Changing one's diet can feel overwhelming at first, especially when it seems that all your favorite foods are now “off limits”. Here are some tips that can help you to make these new changes into old habits with ease. Take this handout with you on your next grocery trip.

• Carbohydrates are not evil. Focus on complex carbohydrates, not refined ones. If you like bread and pasta, enjoy it! Buy organic sprouted grain breads, and try flaxseed pasta. Flourless varieties are best. Organic brown rice bread and pastas are gluten-free and a great choice. You can even buy sprouted grain tortillas!

• Organic is key. When given the choice, always choose organic. You cannot tell the difference between real food and genetically modified food by looking at it, and you cannot wash away the chemicals it absorbed.

• Read ingredient lists, even on “healthy” foods. Don't assume something is healthy just because the package tells you it is.
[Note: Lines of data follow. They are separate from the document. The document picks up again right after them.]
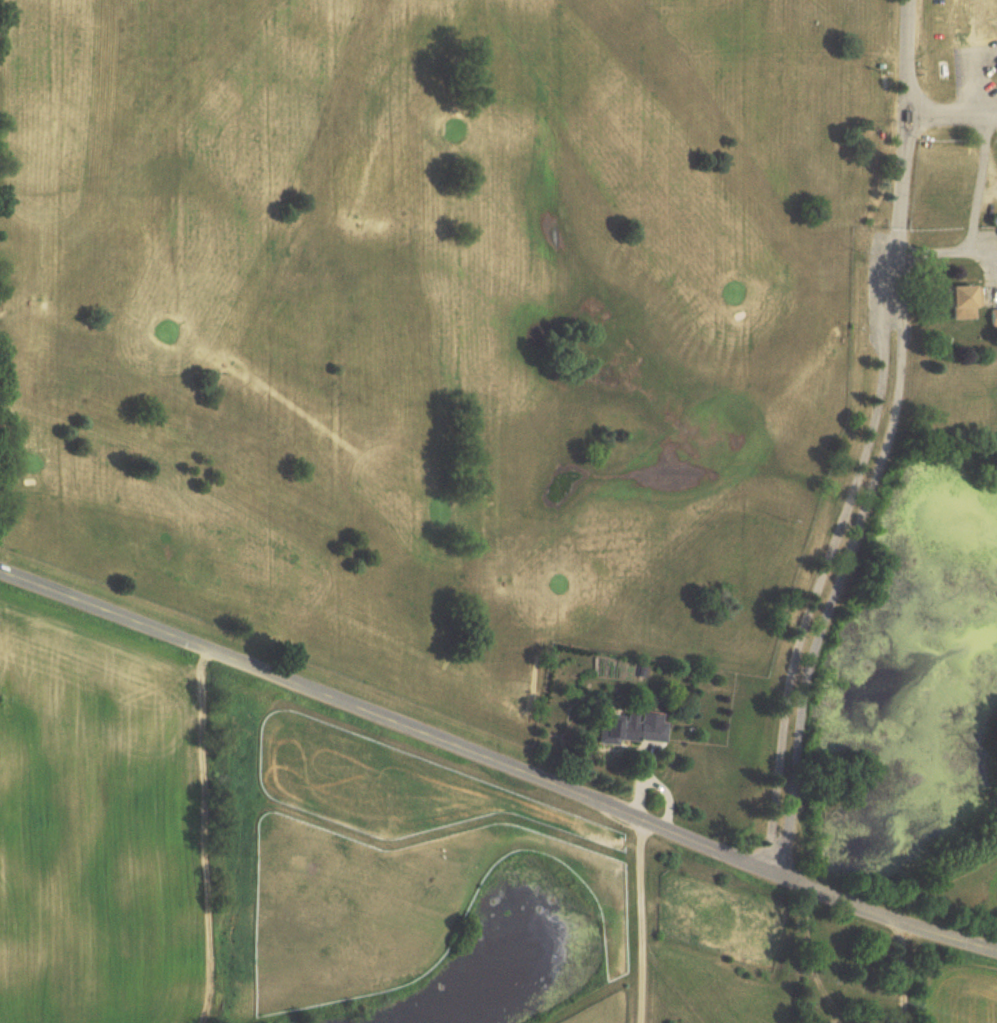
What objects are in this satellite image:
building: (996, 67)
building: (996, 70)
road: (950, 116)
road: (903, 119)
road: (978, 186)
road: (948, 250)
building: (959, 301)
building: (991, 318)
road: (838, 555)
building: (632, 728)
road: (496, 767)
road: (643, 923)
road: (901, 972)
Many alternatives to dairy products have carrageenan and added oils. If it's processed in any way, skip it! For instance, a carton of soy milk should contain nothing but organic soybeans and water (and added vitamins if the product is fortified). Many “sugar free” foods contain artificial sweeteners that are detrimental to your health.
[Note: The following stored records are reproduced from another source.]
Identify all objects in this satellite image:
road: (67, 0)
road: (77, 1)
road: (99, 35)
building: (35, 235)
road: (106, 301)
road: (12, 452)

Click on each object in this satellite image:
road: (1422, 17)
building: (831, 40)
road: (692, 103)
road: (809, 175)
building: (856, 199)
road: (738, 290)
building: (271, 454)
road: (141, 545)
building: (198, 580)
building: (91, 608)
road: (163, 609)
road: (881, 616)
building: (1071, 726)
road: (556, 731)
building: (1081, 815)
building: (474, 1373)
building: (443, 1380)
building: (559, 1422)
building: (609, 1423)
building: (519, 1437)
• Cooked food is dead food! The farther your food is removed from it's natural state, the less it will nourish your body. Focus on fresh food. Choose frozen over canned, and fresh over frozen. Raw nuts and seeds will provide much more nutrition than roasted.

• Bottled juice is not juice. It's been boiled, pasteurized, and doesn't even closely resemble real fruit juice. It has more in common with soda than it does fruit, and should be avoided. Fruit is best eaten whole, or juiced fresh at home and consumed immediately.

• Which lettuce is best? Buy spinach or romaine instead of iceberg for a salad, or pick up a package of organic mixed greens for a quick nutritious main dish or side. Wash them well, even if they are pre-washed.

• Dried or canned? When shopping for beans, dried is superior. If you buy them, remember to soak them overnight before cooking them. The exception for soaking is lentils, and they should be on your shopping list. Try sprouting them for salads or sandwiches.

• High fiber cereal? Check the sugar content. Just because it isn't marketed to children doesn't mean it isn't covered with flavoring, additives, and dyes. Try hot, whole grain cereals, and avoid ones that are instant or flavored. Many grocery stores have bulk bins where you can buy 8 grain cereals by the pound and save lots of money on your families' breakfast.

• The dangers of “diet”. Never buy the diet version of anything. It will not help you to lose weight and in many cases contains chemicals that will make you hungrier (and fatter). Buy the real thing or something better.

And most importantly,

• If in doubt, throw it out (of the shopping cart). If you've read the label and can't understand what the food is made of, it isn't food at all. Put it back and find something you feel more confident putting in your body. In today's supermarkets it's easy to find wholesome food, and the best place to do that is by sticking to the outer aisles of the store.